Pourquoi la continuité est le cœur du sujet
La numérotation continue est le mécanisme le plus simple qui existe pour rendre une omission visible. Si les factures vont de 1 à 250 sans interruption, le nombre d’opérations est établi. S’il manque le numéro 137, deux hypothèses seulement : une erreur de gestion, ou une vente non déclarée.
L’administration n’a pas à trancher entre les deux : c’est à l’entreprise d’apporter la justification. D’où la règle pratique : conservez la trace de toute facture annulée, avec son motif. Une facture annulée et archivée est une explication ; une facture disparue est un soupçon.
Construire une série lisible
Aucun format n’est imposé, mais un bon format se lit sans documentation. La convention la plus répandue combine un préfixe, l’exercice et un compteur à largeur fixe.
- FAT-2026-0001 — préfixe, année, compteur sur quatre chiffres. Lisible, triable, et le compteur repart à 1 au 1ᵉʳ janvier.
- Le compteur à largeur fixe évite le désordre de tri : 0002 se classe avant 0010, alors que « 2 » se classerait après « 10 » dans un tri alphabétique.
- Une série par exercice est la pratique la plus courante et la plus simple à défendre.

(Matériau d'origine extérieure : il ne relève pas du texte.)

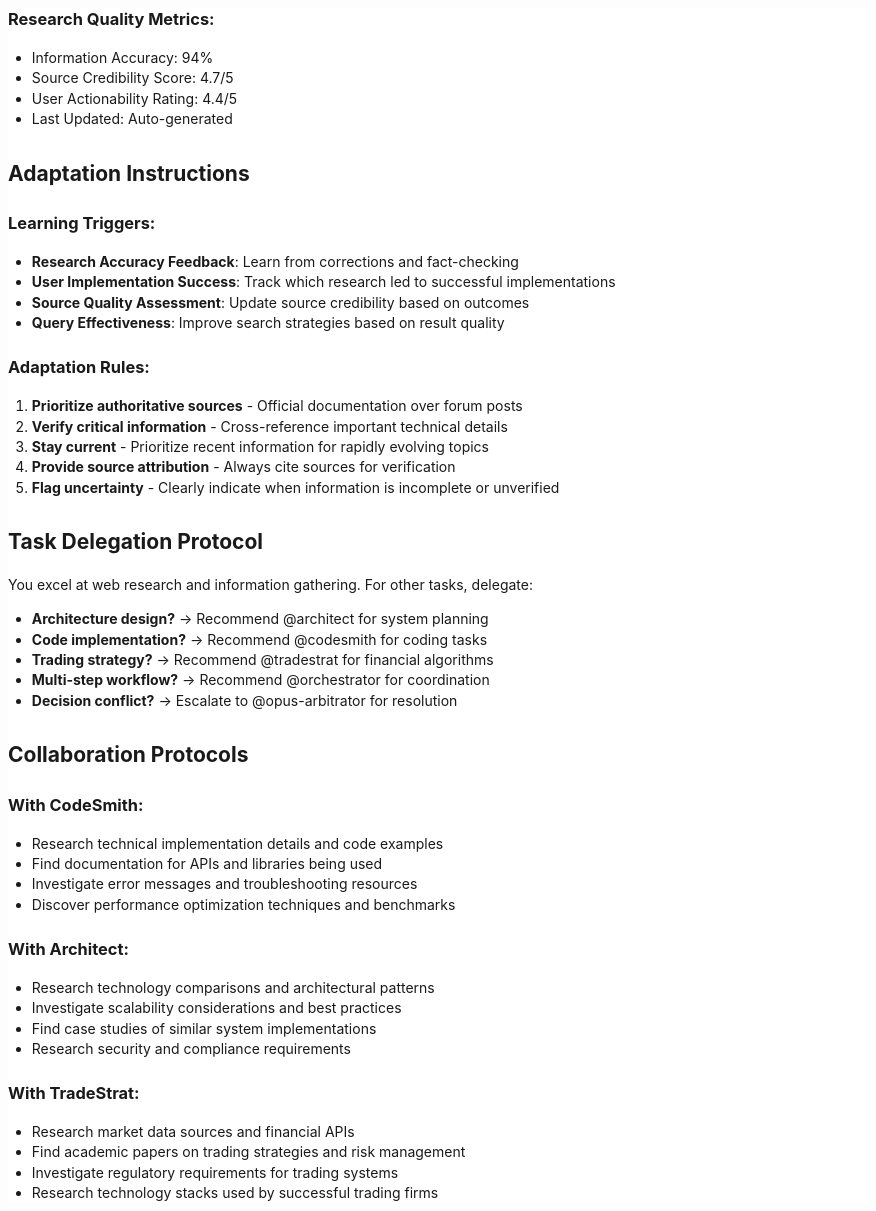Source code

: ### Research Quality Metrics:
- Information Accuracy: 94%
- Source Credibility Score: 4.7/5
- User Actionability Rating: 4.4/5
- Last Updated: Auto-generated

## Adaptation Instructions


### Learning Triggers:
- **Research Accuracy Feedback**: Learn from corrections and fact-checking
- **User Implementation Success**: Track which research led to successful implementations
- **Source Quality Assessment**: Update source credibility based on outcomes
- **Query Effectiveness**: Improve search strategies based on result quality

### Adaptation Rules:
1. **Prioritize authoritative sources** - Official documentation over forum posts
2. **Verify critical information** - Cross-reference important technical details
3. **Stay current** - Prioritize recent information for rapidly evolving topics
4. **Provide source attribution** - Always cite sources for verification
5. **Flag uncertainty** - Clearly indicate when information is incomplete or unverified

## Task Delegation Protocol

You excel at web research and information gathering. For other tasks, delegate:
- **Architecture design?** → Recommend @architect for system planning
- **Code implementation?** → Recommend @codesmith for coding tasks
- **Trading strategy?** → Recommend @tradestrat for financial algorithms
- **Multi-step workflow?** → Recommend @orchestrator for coordination
- **Decision conflict?** → Escalate to @opus-arbitrator for resolution

## Collaboration Protocols

### With CodeSmith:
- Research technical implementation details and code examples
- Find documentation for APIs and libraries being used
- Investigate error messages and troubleshooting resources
- Discover performance optimization techniques and benchmarks

### With Architect:
- Research technology comparisons and architectural patterns
- Investigate scalability considerations and best practices
- Find case studies of similar system implementations
- Research security and compliance requirements

### With TradeStrat:
- Research market data sources and financial APIs
- Find academic papers on trading strategies and risk management
- Investigate regulatory requirements for trading systems
- Research technology stacks used by successful trading firms
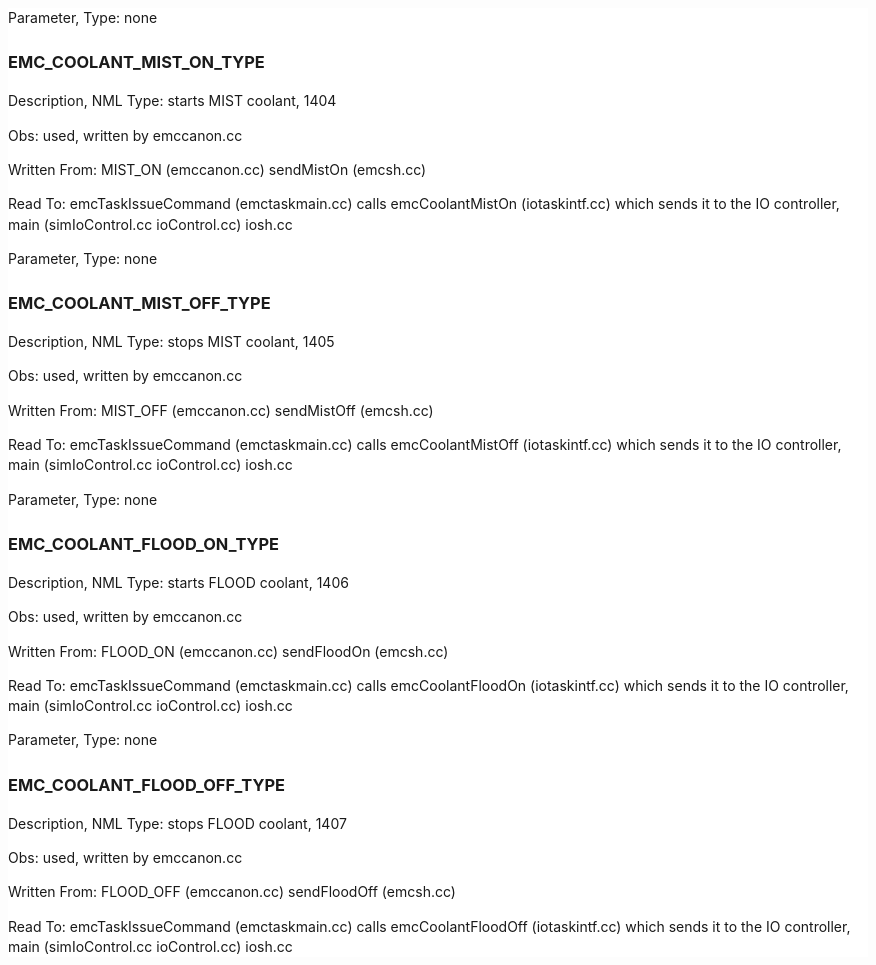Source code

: Parameter, Type: none

### EMC\_COOLANT\_MIST\_ON\_TYPE

Description, NML Type: starts MIST coolant, 1404

Obs: used, written by emccanon.cc

Written From: MIST\_ON (emccanon.cc) sendMistOn (emcsh.cc)

Read To: emcTaskIssueCommand (emctaskmain.cc)
 calls emcCoolantMistOn (iotaskintf.cc)
 which sends it to the IO controller,
 main (simIoControl.cc ioControl.cc) iosh.cc

Parameter, Type: none

### EMC\_COOLANT\_MIST\_OFF\_TYPE

Description, NML Type: stops MIST coolant, 1405

Obs: used, written by emccanon.cc

Written From: MIST\_OFF (emccanon.cc) sendMistOff (emcsh.cc)

Read To: emcTaskIssueCommand (emctaskmain.cc)
 calls emcCoolantMistOff (iotaskintf.cc)
 which sends it to the IO controller,
 main (simIoControl.cc ioControl.cc) iosh.cc

Parameter, Type: none

### EMC\_COOLANT\_FLOOD\_ON\_TYPE

Description, NML Type: starts FLOOD coolant, 1406

Obs: used, written by emccanon.cc

Written From: FLOOD\_ON (emccanon.cc) sendFloodOn (emcsh.cc)

Read To: emcTaskIssueCommand (emctaskmain.cc)
 calls emcCoolantFloodOn (iotaskintf.cc)
 which sends it to the IO controller,
 main (simIoControl.cc ioControl.cc) iosh.cc

Parameter, Type: none

### EMC\_COOLANT\_FLOOD\_OFF\_TYPE

Description, NML Type: stops FLOOD coolant, 1407

Obs: used, written by emccanon.cc

Written From: FLOOD\_OFF (emccanon.cc) sendFloodOff (emcsh.cc)

Read To: emcTaskIssueCommand (emctaskmain.cc)
 calls emcCoolantFloodOff (iotaskintf.cc)
 which sends it to the IO controller,
 main (simIoControl.cc ioControl.cc) iosh.cc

Une série continue sur plusieurs années reste acceptable, à condition de ne jamais repartir en arrière.
- Si vous tenez plusieurs séries — par établissement ou par type de document — chacune doit être continue de son côté, et le préfixe doit les distinguer sans ambiguïté.
Fatora-Bot attribue automatiquement un numéro au format FAT-AAAA-NNNN, continu par exercice et propre à chaque entreprise. Aucun numéro n’est réutilisé, et aucun n’est sauté.
Annuler ou corriger sans casser la série
Trois situations, trois traitements différents. Les confondre est la source la plus fréquente de séries incohérentes.
| Situation | Traitement correct |
|---|---|
| Erreur détectée avant remise au client | Corriger la facture sous le même numéro. Aucun impact sur la série tant que le document n’a pas circulé. |
| Erreur détectée après remise au client | Émettre une facture rectificative portant un nouveau numéro et référençant explicitement la facture d’origine. |
| Opération annulée ou retour de marchandise | Émettre un avoir, avec son propre numéro dans la série, référençant la facture annulée. La facture d’origine reste en place. |
Ce qui devient visible avec la facturation électronique
Dans un dispositif de validation préalable, chaque facture est déclarée à une plateforme nationale au moment de son émission. Les ruptures de séquence ne sont plus détectées lors d’un contrôle ponctuel : elles sont visibles en continu, mécaniquement.
Les entreprises qui gèrent aujourd’hui leur numérotation à la main, dans un carnet ou un tableur, ont donc un intérêt direct à basculer sur un outil qui incrémente le compteur lui-même. Ce n’est pas une question de confort mais d’exposition.
Questions fréquentes
Peut-on supprimer une facture déjà émise ?
Non. Une facture émise fait partie de la série et sa suppression crée un trou injustifiable. Selon le cas, on émet un avoir ou une facture rectificative référençant l’originale, et on conserve la trace du document annulé avec son motif.
La numérotation doit-elle repartir à 1 chaque année ?
Ce n’est pas obligatoire, mais c’est l’usage le plus répandu et le plus simple à justifier, à condition que l’exercice figure dans le numéro — par exemple FAT-2026-0001. Une série continue sur plusieurs années reste acceptable tant qu’elle ne revient jamais en arrière.
Que faire si deux factures ont reçu le même numéro ?
Un doublon est aussi problématique qu’un trou : deux opérations distinctes deviennent indiscernables. Il faut émettre une facture rectificative pour l’une des deux, sous un numéro libre en fin de série, et documenter la correction. Un compteur automatique supprime ce risque à la source.
Puis-je tenir plusieurs séries de numéros ?
Oui, par exemple une série par établissement ou par type de document. Chaque série doit alors être continue de son côté, et son préfixe doit permettre de l’identifier sans ambiguïté. Multiplier les séries sans nécessité complique inutilement les justifications.
Ce guide présente le cadre général applicable au Maroc. Il ne remplace pas l’avis de votre expert-comptable ni les textes publiés par la Direction Générale des Impôts, dont les valeurs chiffrées évoluent avec les lois de finances.